與一亡き後の昭和20年、外代樹は十数年ぶりの烏山頭にて疎開生活を送っていました。やがて8月の終戦を迎えて程なく、召集されていた息子が無事帰還。ところがその翌朝、外代樹は喪服に白足袋の出で立ちで烏山頭ダムの送水口へ身を投げ夫の後を追ってしまいます。享年45才。
二度の悲報は嘉南の人々を慟哭させました。昭和21年地元有志によって石塔が建立され、夫妻はその心血を注いだ地に手厚く葬られるに至ります。
殊にこの当時、国民党政権による日本色一掃の嵐が吹き荒れていた中で、日本人の墓が建立された事実は大変意義深いことです。しかも台湾様式ではなく、御影石できちんと和式に手加工、文字彫刻が施されている。嘉南の人々が如何に篤い理念を以て、與一夫妻を供養・顕彰したかが伝わって来ます。
以降5月8日の與一の命日には毎年追悼式が行われ、台湾政府要人や水利関係者・地元の農民が一堂に会し、與一夫妻を偲んでいます。
悲しい出来事を彷彿とさせる石塔ですが、近代史の証であると同時に、日本・台湾友好の象徴として今後も我々にメッセージを届けてくれることでしょう。

嘉南大圳竣工の翌年(昭和6年)に建立された與一の銅像。本人の希望により、威圧感が無い座像で日常の作業着姿となった。
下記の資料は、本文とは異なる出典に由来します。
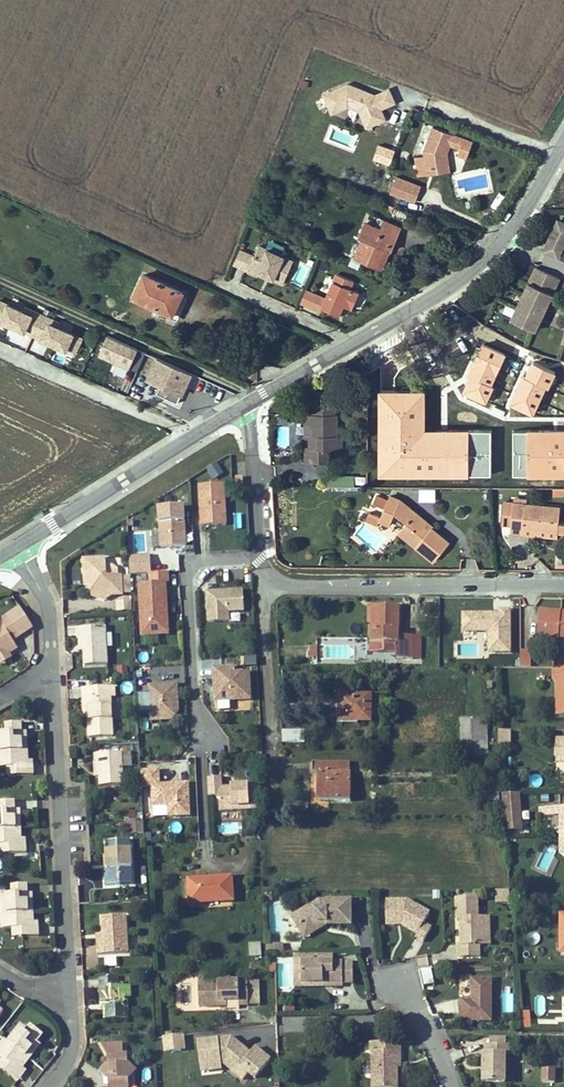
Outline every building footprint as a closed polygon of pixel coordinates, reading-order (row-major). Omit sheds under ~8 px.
[(348,106),(359,110),(366,127),(385,119),(380,108),(374,94),(371,96),(365,93),(366,91),(347,83),(323,94),(331,113),(348,106)] [(388,88),(374,94),(380,108),(394,102),(388,88)] [(421,120),(424,113),(413,109),(411,116),(421,120)] [(427,175),(427,174),(426,170),(444,167),(442,154),(443,152),(446,153),(453,135),(433,127),(423,150),(424,155),(415,157),(418,176),(427,175)] [(386,164),(390,151),(380,148),(376,160),(386,164)] [(444,167),(426,170),(427,174),(449,171),(446,153),(443,152),(442,154),(444,167)] [(406,180),(396,176),(389,192),(400,196),(406,180)] [(420,186),(406,180),(400,196),(414,202),(420,186)] [(558,220),(555,226),(563,231),(563,223),(558,220)] [(362,238),(354,257),(380,268),(388,250),(387,249),(390,243),(393,244),(400,228),(383,221),(380,229),(364,223),(358,236),(362,238)] [(563,244),(563,231),(555,226),(544,251),(558,258),(563,244)] [(256,275),(257,272),(283,284),(293,261),(259,246),(254,257),(248,270),(247,271),(256,275)] [(235,265),(248,270),(254,257),(240,251),(235,265)] [(535,330),(559,278),(536,267),(512,320),(535,330)] [(350,288),(353,281),(336,273),(322,307),(339,315),(343,305),(351,309),(358,292),(350,288)] [(157,308),(159,303),(175,310),(182,292),(143,274),(133,297),(157,308)] [(36,307),(0,292),(0,318),(26,330),(36,307)] [(175,310),(159,303),(157,308),(172,315),(175,310)] [(62,346),(71,323),(36,307),(26,330),(62,346)] [(95,359),(126,373),(136,351),(105,337),(95,359)] [(138,348),(129,367),(136,370),(145,352),(138,348)] [(181,399),(191,377),(152,359),(142,381),(156,388),(153,395),(175,405),(179,398),(181,399)] [(535,418),(502,376),(445,420),(463,444),(498,418),(512,436),(535,418)] [(313,406),(312,413),(334,415),(334,407),(313,406)] [(337,415),(334,415),(312,413),(310,414),(310,435),(310,447),(305,447),(305,462),(326,462),(326,448),(341,449),(341,436),(336,436),(337,415)] [(276,414),(277,445),(290,445),(290,426),(284,426),(284,414),(276,414)] [(519,434),(522,445),(533,443),(530,432),(519,434)] [(219,462),(207,465),(210,477),(222,474),(219,462)] [(242,488),(242,479),(233,479),(234,488),(242,488)] [(224,487),(196,488),(197,529),(226,528),(224,487)] [(383,509),(382,511),(393,516),(394,513),(406,523),(398,532),(433,561),(448,542),(431,528),(430,530),(425,526),(428,523),(400,500),(389,495),(388,500),(376,495),(372,503),(383,509)] [(522,533),(522,529),(557,532),(563,533),(563,523),(558,523),(559,517),(559,507),(525,504),(515,502),(513,502),(510,532),(522,533)] [(183,510),(155,511),(157,552),(185,549),(183,510)] [(388,525),(393,516),(382,511),(380,517),(378,520),(388,525)] [(376,526),(378,520),(380,517),(369,512),(365,521),(376,526)] [(149,557),(128,558),(128,577),(150,576),(149,557)] [(84,579),(85,579),(91,578),(92,591),(92,597),(112,595),(123,597),(122,577),(106,578),(106,558),(83,559),(84,579)] [(165,586),(135,587),(138,641),(168,639),(165,586)] [(242,593),(203,594),(205,627),(228,626),(228,616),(243,615),(242,593)] [(134,599),(116,600),(117,611),(135,610),(134,599)] [(377,627),(377,630),(374,630),(371,630),(371,643),(397,643),(396,653),(397,659),(413,659),(413,636),(399,635),(399,606),(375,605),(374,623),(374,626),(377,627)] [(20,608),(8,616),(20,636),(33,628),(20,608)] [(537,639),(559,641),(563,641),(563,612),(562,612),(540,610),(537,639)] [(3,626),(0,628),(0,656),(3,655),(6,652),(8,655),(18,648),(13,641),(20,636),(8,616),(0,621),(0,622),(3,626)] [(107,665),(105,627),(79,628),(80,646),(84,646),(84,652),(85,666),(107,665)] [(421,635),(413,636),(413,659),(421,659),(421,635)] [(396,653),(397,643),(371,643),(371,653),(396,653)] [(530,668),(531,651),(521,650),(520,667),(530,668)] [(6,652),(3,655),(0,656),(0,665),(1,666),(11,659),(8,655),(6,652)] [(241,664),(256,663),(256,655),(240,656),(241,664)] [(126,664),(115,666),(117,675),(128,673),(126,664)] [(561,668),(553,667),(554,679),(558,679),(558,715),(563,715),(563,668),(561,668)] [(233,670),(210,671),(212,706),(250,704),(249,675),(234,676),(233,670)] [(177,686),(146,688),(146,696),(135,696),(136,720),(147,719),(148,727),(169,726),(178,715),(177,686)] [(115,697),(115,687),(83,688),(83,699),(88,699),(88,717),(89,738),(112,737),(111,698),(115,697)] [(340,695),(340,713),(340,714),(347,714),(347,719),(358,719),(358,721),(371,721),(371,695),(340,695)] [(338,723),(358,723),(358,721),(358,719),(347,719),(347,714),(340,714),(340,713),(338,713),(338,723)] [(461,743),(487,743),(486,718),(460,720),(461,743)] [(0,734),(1,752),(27,751),(27,749),(27,740),(22,740),(22,733),(21,723),(6,724),(6,733),(0,734)] [(305,744),(305,731),(283,732),(283,744),(305,744)] [(510,733),(499,733),(499,743),(499,745),(510,745),(510,733)] [(556,740),(556,763),(563,763),(563,740),(556,740)] [(461,743),(459,743),(460,758),(488,758),(487,743),(461,743)] [(1,752),(0,752),(0,768),(7,767),(23,766),(23,762),(28,761),(27,751),(1,752)] [(123,785),(122,753),(95,754),(95,763),(99,763),(100,786),(123,785)] [(32,761),(28,761),(23,762),(23,766),(7,767),(8,776),(33,775),(32,761)] [(339,763),(313,763),(313,774),(319,774),(318,801),(350,801),(351,773),(349,773),(339,774),(339,763)] [(339,763),(339,774),(349,773),(349,763),(339,763)] [(158,772),(138,773),(139,790),(150,790),(151,809),(165,809),(165,821),(189,820),(188,785),(159,786),(158,772)] [(500,801),(499,779),(485,780),(485,783),(488,782),(489,801),(500,801)] [(221,781),(206,781),(207,801),(216,800),(216,815),(255,814),(254,788),(245,788),(245,786),(228,787),(228,789),(221,789),(221,781)] [(522,794),(503,795),(505,830),(522,830),(522,794)] [(21,829),(21,828),(20,818),(15,818),(15,810),(14,801),(0,802),(0,830),(21,829)] [(539,809),(540,815),(560,815),(560,820),(563,820),(563,809),(539,809)] [(125,819),(142,820),(143,811),(125,810),(125,819)] [(143,832),(143,821),(129,821),(129,832),(143,832)] [(237,823),(218,823),(218,833),(237,832),(237,823)] [(0,830),(0,845),(1,845),(16,844),(16,839),(21,839),(21,829),(0,830)] [(25,839),(21,839),(16,839),(16,844),(1,845),(1,854),(26,853),(25,839)] [(106,845),(107,856),(108,868),(104,868),(105,886),(121,885),(120,877),(132,876),(130,840),(109,841),(106,845)] [(133,884),(132,876),(120,877),(121,885),(133,884)] [(234,908),(231,879),(185,882),(186,910),(234,908)] [(6,895),(7,914),(33,912),(32,901),(28,901),(27,894),(27,884),(12,885),(13,894),(6,895)] [(509,891),(496,891),(496,902),(510,902),(509,891)] [(272,893),(264,894),(264,902),(273,901),(272,893)] [(353,900),(322,901),(298,914),(307,930),(320,923),(327,922),(328,926),(352,925),(353,900)] [(482,900),(459,901),(460,919),(469,919),(469,924),(464,924),(465,945),(462,945),(462,958),(482,957),(482,947),(487,947),(486,920),(482,920),(482,900)] [(405,920),(403,924),(420,934),(418,937),(426,942),(434,928),(426,924),(432,913),(412,901),(388,901),(388,918),(400,918),(405,920)] [(2,929),(13,928),(29,927),(28,923),(34,923),(33,912),(7,914),(2,914),(2,929)] [(305,938),(328,926),(327,922),(320,923),(307,930),(298,914),(294,916),(305,938)] [(128,953),(126,916),(102,917),(103,934),(104,946),(97,946),(98,955),(128,953)] [(38,922),(34,923),(28,923),(29,927),(13,928),(14,938),(39,937),(38,922)] [(250,956),(262,956),(261,944),(250,945),(250,956)] [(267,946),(267,955),(284,954),(284,945),(267,946)] [(105,966),(116,966),(116,955),(105,955),(105,966)] [(331,978),(331,982),(343,982),(354,982),(354,961),(303,962),(303,972),(303,982),(324,982),(324,979),(331,978)] [(99,978),(101,1003),(104,1003),(104,1011),(105,1019),(128,1018),(128,1001),(124,1001),(124,998),(124,987),(118,987),(117,977),(99,978)] [(491,1019),(492,978),(473,978),(472,999),(461,999),(461,1019),(491,1019)] [(245,1006),(244,982),(195,983),(196,1008),(216,1007),(216,1002),(225,1002),(236,1001),(237,1007),(245,1006)] [(504,993),(504,1011),(513,1011),(513,993),(504,993)] [(521,1029),(530,1029),(528,1012),(520,1013),(521,1029)] [(20,1028),(25,1032),(31,1025),(26,1021),(20,1028)] [(43,1034),(31,1025),(25,1032),(20,1028),(9,1042),(29,1059),(36,1050),(32,1047),(37,1041),(43,1034)] [(183,1036),(163,1038),(165,1052),(184,1050),(183,1036)] [(19,1065),(23,1067),(29,1059),(9,1042),(4,1039),(4,1040),(0,1045),(0,1055),(4,1058),(16,1068),(19,1065)] [(197,1043),(200,1068),(223,1065),(242,1081),(248,1074),(254,1080),(270,1062),(255,1049),(250,1055),(231,1039),(217,1041),(218,1045),(212,1046),(212,1041),(197,1043)] [(37,1041),(32,1047),(36,1050),(41,1044),(37,1041)] [(403,1052),(404,1041),(382,1041),(382,1052),(374,1052),(374,1086),(399,1086),(399,1067),(399,1052),(403,1052)] [(108,1055),(108,1064),(104,1069),(105,1076),(109,1076),(109,1086),(129,1086),(128,1079),(131,1074),(131,1067),(127,1064),(127,1054),(124,1055),(123,1045),(102,1046),(108,1055)] [(510,1056),(510,1046),(486,1046),(486,1056),(484,1056),(483,1083),(505,1083),(506,1056),(510,1056)] [(23,1067),(19,1065),(16,1068),(4,1058),(0,1063),(0,1067),(17,1081),(27,1070),(23,1067)] [(555,1081),(555,1067),(541,1067),(541,1081),(555,1081)]
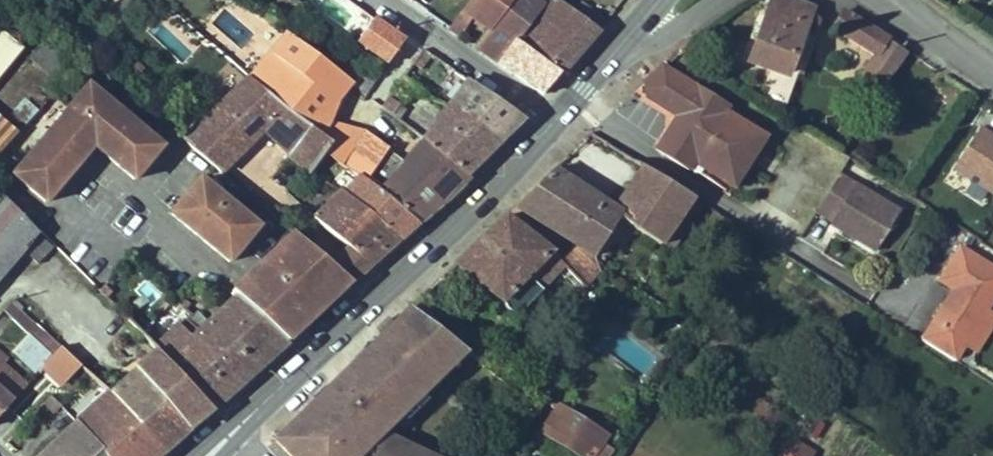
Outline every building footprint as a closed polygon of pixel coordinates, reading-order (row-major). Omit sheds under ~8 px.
[(3,12),(14,0),(0,0),(0,9),(3,12)] [(369,17),(347,0),(313,0),(311,3),(355,36),(369,17)] [(448,28),(461,37),(470,23),(484,33),(475,46),(498,65),(514,44),(549,0),(470,0),(448,28)] [(514,44),(560,75),(597,32),(574,14),(556,0),(549,0),(514,44)] [(787,74),(804,29),(813,33),(818,19),(811,11),(781,0),(772,0),(750,60),(787,74)] [(583,3),(574,14),(597,32),(606,20),(583,3)] [(860,75),(880,89),(904,54),(885,42),(887,38),(844,10),(832,29),(873,54),(860,75)] [(62,14),(54,25),(66,34),(74,23),(62,14)] [(374,18),(357,42),(388,64),(405,40),(374,18)] [(16,47),(0,33),(0,66),(16,47)] [(271,53),(250,77),(295,116),(321,134),(328,124),(337,100),(320,87),(333,69),(287,33),(271,53)] [(28,59),(55,83),(78,58),(51,34),(28,59)] [(514,44),(498,65),(545,94),(560,75),(514,44)] [(363,72),(332,48),(323,61),(333,69),(354,85),(366,95),(378,77),(363,72)] [(412,64),(421,70),(431,55),(423,49),(412,64)] [(658,70),(645,83),(647,97),(678,116),(656,150),(689,170),(690,168),(726,190),(740,167),(745,169),(764,136),(725,111),(728,107),(663,66),(658,70)] [(320,87),(337,100),(354,85),(333,69),(320,87)] [(395,88),(407,97),(415,86),(403,76),(395,88)] [(183,140),(221,172),(263,130),(310,173),(325,152),(332,143),(330,141),(321,134),(295,116),(250,77),(183,140)] [(468,81),(449,106),(499,142),(523,118),(468,81)] [(14,175),(46,202),(93,145),(134,179),(161,147),(88,86),(14,175)] [(381,108),(398,121),(407,110),(389,96),(381,108)] [(15,113),(26,124),(38,111),(26,100),(15,113)] [(449,106),(424,140),(466,175),(499,142),(449,106)] [(321,134),(330,141),(338,131),(328,124),(321,134)] [(14,137),(0,125),(0,153),(14,137)] [(961,191),(990,204),(992,198),(992,134),(972,125),(952,171),(967,178),(961,191)] [(338,131),(330,141),(332,143),(325,152),(360,178),(419,223),(445,201),(469,177),(466,175),(424,140),(403,162),(364,132),(357,143),(338,131)] [(643,165),(616,210),(619,218),(660,245),(662,242),(672,249),(688,226),(679,218),(693,197),(643,165)] [(554,169),(515,206),(575,245),(594,256),(619,218),(616,210),(554,169)] [(875,251),(899,213),(839,176),(815,214),(832,224),(835,219),(862,236),(858,241),(875,251)] [(360,178),(345,194),(400,239),(419,223),(360,178)] [(171,214),(229,262),(258,227),(200,179),(171,214)] [(316,217),(314,219),(349,248),(332,264),(352,280),(400,239),(345,194),(341,191),(327,206),(320,199),(314,205),(321,212),(316,217)] [(38,233),(4,196),(0,193),(0,277),(38,233)] [(679,218),(688,226),(704,205),(693,197),(679,218)] [(26,203),(20,210),(30,221),(37,213),(26,203)] [(309,210),(316,217),(321,212),(314,205),(309,210)] [(472,249),(456,264),(503,301),(506,298),(521,312),(566,267),(585,286),(600,268),(597,258),(594,256),(575,245),(563,261),(506,215),(498,223),(472,249)] [(835,219),(832,224),(858,241),(862,236),(835,219)] [(931,258),(947,264),(962,227),(946,221),(931,258)] [(294,233),(233,291),(238,296),(288,341),(352,280),(332,264),(294,233)] [(42,238),(27,254),(38,264),(53,248),(42,238)] [(992,299),(992,266),(959,245),(938,279),(953,289),(921,340),(955,361),(966,343),(985,312),(992,299)] [(153,304),(161,291),(142,281),(135,294),(153,304)] [(105,285),(99,292),(105,296),(110,290),(105,285)] [(208,323),(257,369),(288,341),(238,296),(208,323)] [(181,302),(187,308),(190,304),(184,299),(181,302)] [(3,310),(28,334),(37,325),(11,301),(3,310)] [(410,309),(277,440),(292,455),(497,455),(538,407),(410,309)] [(198,333),(243,381),(257,369),(208,323),(197,311),(193,315),(188,320),(199,331),(198,333)] [(966,343),(977,350),(992,324),(992,317),(985,312),(966,343)] [(157,350),(214,408),(243,381),(198,333),(199,331),(188,320),(186,318),(155,348),(157,350)] [(28,334),(11,352),(35,376),(41,368),(61,347),(37,325),(28,334)] [(80,365),(61,347),(41,368),(60,386),(80,365)] [(155,348),(132,372),(188,430),(214,408),(157,350),(155,348)] [(13,401),(27,385),(0,361),(0,362),(0,390),(13,401)] [(132,372),(109,394),(163,453),(188,430),(132,372)] [(13,401),(0,390),(0,415),(13,401)] [(76,423),(102,451),(106,455),(159,455),(163,453),(109,394),(76,423)] [(52,395),(43,405),(53,414),(62,407),(52,395)] [(542,432),(579,455),(607,455),(612,450),(603,443),(608,436),(561,405),(542,432)] [(102,451),(76,423),(42,455),(96,455),(102,451)] [(786,454),(789,455),(814,455),(815,455),(794,441),(786,454)]
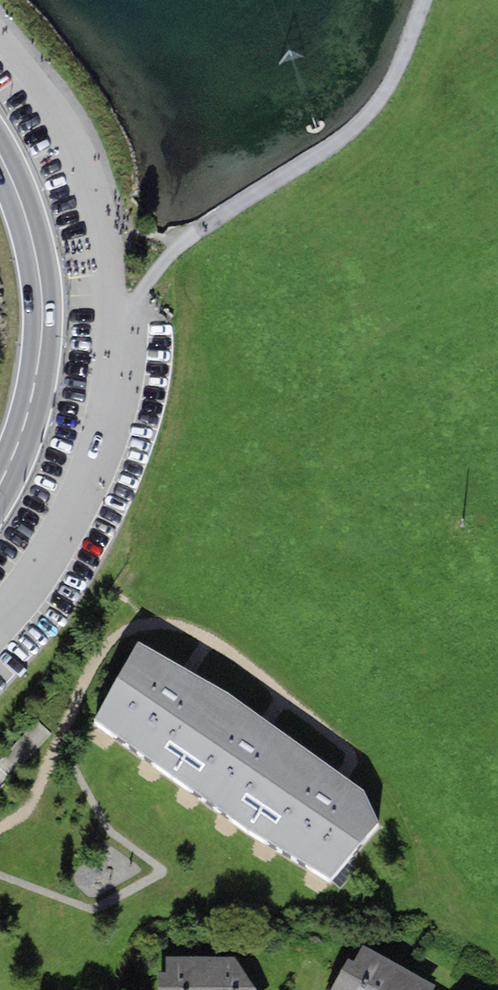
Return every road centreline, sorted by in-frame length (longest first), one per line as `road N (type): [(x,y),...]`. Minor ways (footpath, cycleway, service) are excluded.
road 1 (track): [(121,315),(180,245),(372,120),(429,0)]
road 2 (primary): [(0,484),(27,421),(44,329),(35,252),(0,154)]

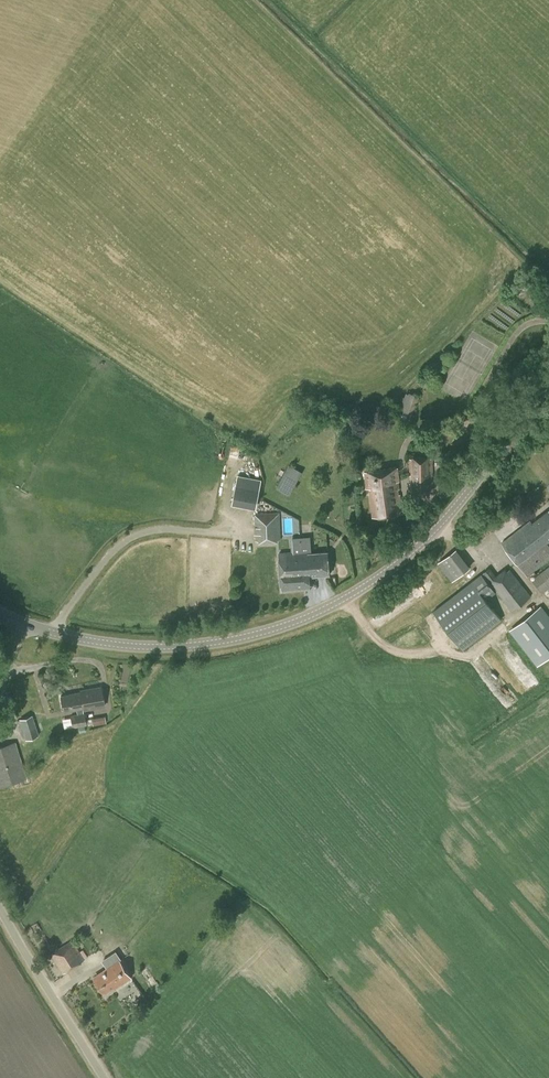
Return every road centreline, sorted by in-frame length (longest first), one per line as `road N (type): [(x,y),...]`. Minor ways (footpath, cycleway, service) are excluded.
road 1 (tertiary): [(24,623),(95,641),(166,646),(259,633),(323,610),(377,578),(448,518),(548,385)]
road 2 (unclassified): [(104,1077),(0,909)]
昭和19年金属供出により烏山頭から姿を消すが、紆余曲折を経て昭和56年に再びこの地に設置される逸話がある。戦前に作成され、台湾に現存する唯一の日本人の銅像である。
「嘉南大圳の父」と称えられる八田與一はこんな人
- 日本よりも台湾での知名度が抜群
- その功績が台湾の教科書にも記載されています。
- 技術と共に人格にも優れる
- 肩書や人種、民族による差別をせず、また利他精神に溢れていました。
- 31才で結婚
- 外代樹は16才で妻となりました。二男六女をもうけ烏山頭ダム工事現場近くにて十数年間家族で生活。
- 烏山頭の町造り
- 工事関係者用宿舎200戸をはじめ、学校・病院を建設。娯楽施設や弓道場・テニスコートまで整備しました。
- イベントを多数企画
- 芝居一座を呼び寄せたり、映画鑑賞会やお祭りを定期的に催す。烏山頭で暮らす職員・工事人・その家族の幸せを常に願う熱き男でした。

與一の功績を遺品や写真、ビデオで辿れる八田技師記念室。
植民地時代の全てを賛美できないが、史実を客観的に見つめようとする台湾人の真摯な姿勢に敬意を抱く。この記念室を下ったところに、外代樹が身を投げた旧放水口がある。